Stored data

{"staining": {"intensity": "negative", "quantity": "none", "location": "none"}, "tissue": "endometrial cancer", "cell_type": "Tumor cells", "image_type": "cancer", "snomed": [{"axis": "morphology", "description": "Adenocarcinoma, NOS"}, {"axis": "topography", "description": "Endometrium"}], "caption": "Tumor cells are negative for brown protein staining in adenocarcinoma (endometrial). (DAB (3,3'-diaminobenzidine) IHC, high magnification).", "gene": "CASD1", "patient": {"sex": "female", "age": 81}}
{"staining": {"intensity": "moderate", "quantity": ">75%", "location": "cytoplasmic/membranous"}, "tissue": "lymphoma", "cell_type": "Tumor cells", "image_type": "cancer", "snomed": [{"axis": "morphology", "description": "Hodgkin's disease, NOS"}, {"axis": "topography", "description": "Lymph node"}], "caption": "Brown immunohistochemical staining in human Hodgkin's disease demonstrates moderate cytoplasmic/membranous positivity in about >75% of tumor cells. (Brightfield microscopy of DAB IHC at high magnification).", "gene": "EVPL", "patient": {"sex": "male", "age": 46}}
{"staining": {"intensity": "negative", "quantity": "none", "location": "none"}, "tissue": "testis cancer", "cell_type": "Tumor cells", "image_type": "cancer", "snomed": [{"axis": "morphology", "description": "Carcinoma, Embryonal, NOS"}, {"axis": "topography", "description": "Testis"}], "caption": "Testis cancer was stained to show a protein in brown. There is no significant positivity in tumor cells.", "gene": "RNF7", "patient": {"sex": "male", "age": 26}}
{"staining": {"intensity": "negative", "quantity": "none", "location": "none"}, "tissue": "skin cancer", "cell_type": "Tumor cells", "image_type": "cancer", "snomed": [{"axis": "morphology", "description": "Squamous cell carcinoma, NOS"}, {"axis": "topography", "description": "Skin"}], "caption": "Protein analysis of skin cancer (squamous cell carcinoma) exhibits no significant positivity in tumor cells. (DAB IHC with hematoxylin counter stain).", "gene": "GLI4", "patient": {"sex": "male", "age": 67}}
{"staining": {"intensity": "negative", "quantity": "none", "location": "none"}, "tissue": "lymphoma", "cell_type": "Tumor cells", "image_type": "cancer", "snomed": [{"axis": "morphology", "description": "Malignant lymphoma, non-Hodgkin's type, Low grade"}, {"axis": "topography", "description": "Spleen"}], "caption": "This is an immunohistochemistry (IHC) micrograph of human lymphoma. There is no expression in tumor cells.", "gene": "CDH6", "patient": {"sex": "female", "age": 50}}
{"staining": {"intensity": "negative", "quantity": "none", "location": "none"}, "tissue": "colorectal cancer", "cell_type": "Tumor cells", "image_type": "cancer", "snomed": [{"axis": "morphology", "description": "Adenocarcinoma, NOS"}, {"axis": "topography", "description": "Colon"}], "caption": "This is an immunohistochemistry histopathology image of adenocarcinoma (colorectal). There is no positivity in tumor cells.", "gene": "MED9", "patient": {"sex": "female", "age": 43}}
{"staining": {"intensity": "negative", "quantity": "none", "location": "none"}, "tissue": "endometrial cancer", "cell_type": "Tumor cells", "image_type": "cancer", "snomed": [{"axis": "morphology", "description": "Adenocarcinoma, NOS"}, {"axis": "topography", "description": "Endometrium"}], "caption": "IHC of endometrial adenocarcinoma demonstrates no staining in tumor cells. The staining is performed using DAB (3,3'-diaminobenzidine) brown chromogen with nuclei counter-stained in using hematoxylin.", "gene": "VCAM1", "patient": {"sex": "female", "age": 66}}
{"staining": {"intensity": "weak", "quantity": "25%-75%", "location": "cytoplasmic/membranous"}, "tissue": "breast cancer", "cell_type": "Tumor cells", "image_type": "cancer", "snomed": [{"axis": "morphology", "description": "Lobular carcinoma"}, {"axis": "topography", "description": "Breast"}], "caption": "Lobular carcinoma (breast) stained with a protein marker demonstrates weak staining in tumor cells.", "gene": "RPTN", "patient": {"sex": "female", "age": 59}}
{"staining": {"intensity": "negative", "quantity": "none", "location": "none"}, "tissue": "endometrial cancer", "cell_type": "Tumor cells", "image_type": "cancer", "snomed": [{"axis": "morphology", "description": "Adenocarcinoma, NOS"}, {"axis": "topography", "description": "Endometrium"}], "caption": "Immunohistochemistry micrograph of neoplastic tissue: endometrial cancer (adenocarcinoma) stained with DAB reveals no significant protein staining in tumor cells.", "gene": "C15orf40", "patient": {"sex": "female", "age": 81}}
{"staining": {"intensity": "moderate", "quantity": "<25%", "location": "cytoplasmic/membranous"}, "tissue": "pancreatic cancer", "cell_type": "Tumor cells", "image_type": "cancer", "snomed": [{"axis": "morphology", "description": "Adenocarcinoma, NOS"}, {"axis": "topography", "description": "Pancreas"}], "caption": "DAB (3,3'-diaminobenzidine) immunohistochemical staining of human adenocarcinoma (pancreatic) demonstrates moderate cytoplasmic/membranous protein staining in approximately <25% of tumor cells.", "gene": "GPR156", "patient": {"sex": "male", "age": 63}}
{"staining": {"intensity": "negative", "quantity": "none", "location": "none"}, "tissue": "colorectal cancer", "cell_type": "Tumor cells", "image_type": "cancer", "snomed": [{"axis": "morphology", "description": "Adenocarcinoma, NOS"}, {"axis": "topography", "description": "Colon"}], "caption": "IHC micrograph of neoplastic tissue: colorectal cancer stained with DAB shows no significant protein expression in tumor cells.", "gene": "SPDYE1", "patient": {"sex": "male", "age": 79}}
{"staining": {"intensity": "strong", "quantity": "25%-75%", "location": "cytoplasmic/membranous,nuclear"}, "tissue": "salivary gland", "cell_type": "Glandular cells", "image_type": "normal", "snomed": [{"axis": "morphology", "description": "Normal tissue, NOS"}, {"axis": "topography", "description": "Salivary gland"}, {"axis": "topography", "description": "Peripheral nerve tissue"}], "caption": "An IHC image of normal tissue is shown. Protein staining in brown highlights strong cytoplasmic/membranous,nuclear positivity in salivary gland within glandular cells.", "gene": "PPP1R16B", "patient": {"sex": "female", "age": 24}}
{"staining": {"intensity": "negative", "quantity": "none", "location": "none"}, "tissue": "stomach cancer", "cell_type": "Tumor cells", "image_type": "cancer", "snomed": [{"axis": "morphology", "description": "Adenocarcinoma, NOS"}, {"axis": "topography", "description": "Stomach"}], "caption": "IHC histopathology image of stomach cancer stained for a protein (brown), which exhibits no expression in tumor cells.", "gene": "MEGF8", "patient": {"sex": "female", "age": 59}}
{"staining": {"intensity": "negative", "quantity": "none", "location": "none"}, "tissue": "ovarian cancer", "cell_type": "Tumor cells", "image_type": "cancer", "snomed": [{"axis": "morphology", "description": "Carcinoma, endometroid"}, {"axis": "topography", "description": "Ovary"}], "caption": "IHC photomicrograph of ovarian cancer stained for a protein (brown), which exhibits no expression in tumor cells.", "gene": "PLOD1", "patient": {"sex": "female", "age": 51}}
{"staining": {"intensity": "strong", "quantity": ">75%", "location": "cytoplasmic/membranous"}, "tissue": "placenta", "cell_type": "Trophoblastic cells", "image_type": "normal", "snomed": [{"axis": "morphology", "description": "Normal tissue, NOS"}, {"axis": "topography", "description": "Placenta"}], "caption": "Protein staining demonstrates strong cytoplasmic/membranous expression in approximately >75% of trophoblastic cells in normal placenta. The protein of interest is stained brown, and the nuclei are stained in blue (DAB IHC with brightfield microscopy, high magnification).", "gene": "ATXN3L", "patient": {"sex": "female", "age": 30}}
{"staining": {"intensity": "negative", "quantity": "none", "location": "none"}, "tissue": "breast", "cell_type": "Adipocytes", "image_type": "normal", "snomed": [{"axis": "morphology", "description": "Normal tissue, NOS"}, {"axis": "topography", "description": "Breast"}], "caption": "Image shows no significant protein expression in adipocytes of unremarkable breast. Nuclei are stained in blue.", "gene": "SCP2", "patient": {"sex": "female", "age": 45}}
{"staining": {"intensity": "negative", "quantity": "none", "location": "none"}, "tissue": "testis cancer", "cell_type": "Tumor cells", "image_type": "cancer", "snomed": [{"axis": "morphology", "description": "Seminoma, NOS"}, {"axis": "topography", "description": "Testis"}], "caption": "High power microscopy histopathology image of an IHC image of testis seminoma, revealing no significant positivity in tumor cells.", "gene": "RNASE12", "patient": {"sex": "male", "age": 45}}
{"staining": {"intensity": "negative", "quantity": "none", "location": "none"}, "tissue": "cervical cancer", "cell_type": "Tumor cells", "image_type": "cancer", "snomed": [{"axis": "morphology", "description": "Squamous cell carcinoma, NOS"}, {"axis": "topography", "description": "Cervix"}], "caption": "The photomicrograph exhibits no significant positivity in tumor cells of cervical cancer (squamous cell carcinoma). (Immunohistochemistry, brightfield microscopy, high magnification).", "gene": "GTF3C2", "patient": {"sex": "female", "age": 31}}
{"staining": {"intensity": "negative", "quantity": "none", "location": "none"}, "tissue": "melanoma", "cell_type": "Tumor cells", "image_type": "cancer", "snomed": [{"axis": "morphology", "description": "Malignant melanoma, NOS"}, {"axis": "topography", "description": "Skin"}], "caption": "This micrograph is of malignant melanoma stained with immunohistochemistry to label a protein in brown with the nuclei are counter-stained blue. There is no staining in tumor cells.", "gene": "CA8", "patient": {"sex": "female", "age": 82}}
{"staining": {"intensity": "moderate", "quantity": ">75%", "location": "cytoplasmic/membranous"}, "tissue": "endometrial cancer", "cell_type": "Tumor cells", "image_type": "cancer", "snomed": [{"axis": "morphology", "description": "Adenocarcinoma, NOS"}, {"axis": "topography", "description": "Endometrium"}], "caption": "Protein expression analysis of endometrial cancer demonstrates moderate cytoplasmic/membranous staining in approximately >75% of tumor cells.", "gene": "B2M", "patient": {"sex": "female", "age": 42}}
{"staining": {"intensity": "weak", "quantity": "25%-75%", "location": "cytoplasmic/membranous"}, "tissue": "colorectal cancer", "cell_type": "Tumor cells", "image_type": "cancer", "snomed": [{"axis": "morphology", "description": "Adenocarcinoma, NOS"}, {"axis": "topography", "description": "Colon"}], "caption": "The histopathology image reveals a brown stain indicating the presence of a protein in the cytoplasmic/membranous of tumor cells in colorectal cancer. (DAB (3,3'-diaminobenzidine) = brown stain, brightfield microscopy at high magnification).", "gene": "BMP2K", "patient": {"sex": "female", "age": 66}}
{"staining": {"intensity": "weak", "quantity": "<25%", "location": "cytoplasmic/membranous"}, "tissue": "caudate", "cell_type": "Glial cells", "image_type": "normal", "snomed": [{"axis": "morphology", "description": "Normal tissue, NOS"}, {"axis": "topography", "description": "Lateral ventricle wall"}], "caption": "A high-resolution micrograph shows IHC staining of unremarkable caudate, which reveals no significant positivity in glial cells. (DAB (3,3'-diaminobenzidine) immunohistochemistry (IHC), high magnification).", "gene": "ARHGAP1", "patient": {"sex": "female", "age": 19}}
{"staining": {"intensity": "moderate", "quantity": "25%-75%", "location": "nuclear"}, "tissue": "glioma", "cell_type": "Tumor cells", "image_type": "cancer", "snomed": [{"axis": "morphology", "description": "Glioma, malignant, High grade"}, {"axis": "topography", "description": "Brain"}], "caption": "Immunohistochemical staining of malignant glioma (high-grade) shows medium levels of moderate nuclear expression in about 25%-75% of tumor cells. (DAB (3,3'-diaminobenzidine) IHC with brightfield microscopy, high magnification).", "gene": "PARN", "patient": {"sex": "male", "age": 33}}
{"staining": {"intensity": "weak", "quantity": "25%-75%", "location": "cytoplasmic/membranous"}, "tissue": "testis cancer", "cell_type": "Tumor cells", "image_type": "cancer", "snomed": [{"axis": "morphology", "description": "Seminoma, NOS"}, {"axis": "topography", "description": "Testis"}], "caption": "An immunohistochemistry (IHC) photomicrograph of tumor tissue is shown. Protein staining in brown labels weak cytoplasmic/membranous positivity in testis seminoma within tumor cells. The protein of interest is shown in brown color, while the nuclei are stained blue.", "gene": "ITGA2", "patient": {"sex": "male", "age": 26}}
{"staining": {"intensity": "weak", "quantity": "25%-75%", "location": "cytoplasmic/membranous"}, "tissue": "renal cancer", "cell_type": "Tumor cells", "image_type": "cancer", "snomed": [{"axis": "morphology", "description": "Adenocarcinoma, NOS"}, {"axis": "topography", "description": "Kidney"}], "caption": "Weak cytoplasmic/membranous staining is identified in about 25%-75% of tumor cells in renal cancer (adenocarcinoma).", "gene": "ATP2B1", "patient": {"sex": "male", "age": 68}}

WHAT YOU WILL DO:
In the entries above, the lines between the one holding "(3,3'-diaminobenzidine) immunohistochemical staining" and the one holding "neoplastic tissue: colorectal", inclusive, are to be printed exactly as written, and those alone.

PROBLEM SOLUTION:
{"staining": {"intensity": "moderate", "quantity": "<25%", "location": "cytoplasmic/membranous"}, "tissue": "pancreatic cancer", "cell_type": "Tumor cells", "image_type": "cancer", "snomed": [{"axis": "morphology", "description": "Adenocarcinoma, NOS"}, {"axis": "topography", "description": "Pancreas"}], "caption": "DAB (3,3'-diaminobenzidine) immunohistochemical staining of human adenocarcinoma (pancreatic) demonstrates moderate cytoplasmic/membranous protein staining in approximately <25% of tumor cells.", "gene": "GPR156", "patient": {"sex": "male", "age": 63}}
{"staining": {"intensity": "negative", "quantity": "none", "location": "none"}, "tissue": "colorectal cancer", "cell_type": "Tumor cells", "image_type": "cancer", "snomed": [{"axis": "morphology", "description": "Adenocarcinoma, NOS"}, {"axis": "topography", "description": "Colon"}], "caption": "IHC micrograph of neoplastic tissue: colorectal cancer stained with DAB shows no significant protein expression in tumor cells.", "gene": "SPDYE1", "patient": {"sex": "male", "age": 79}}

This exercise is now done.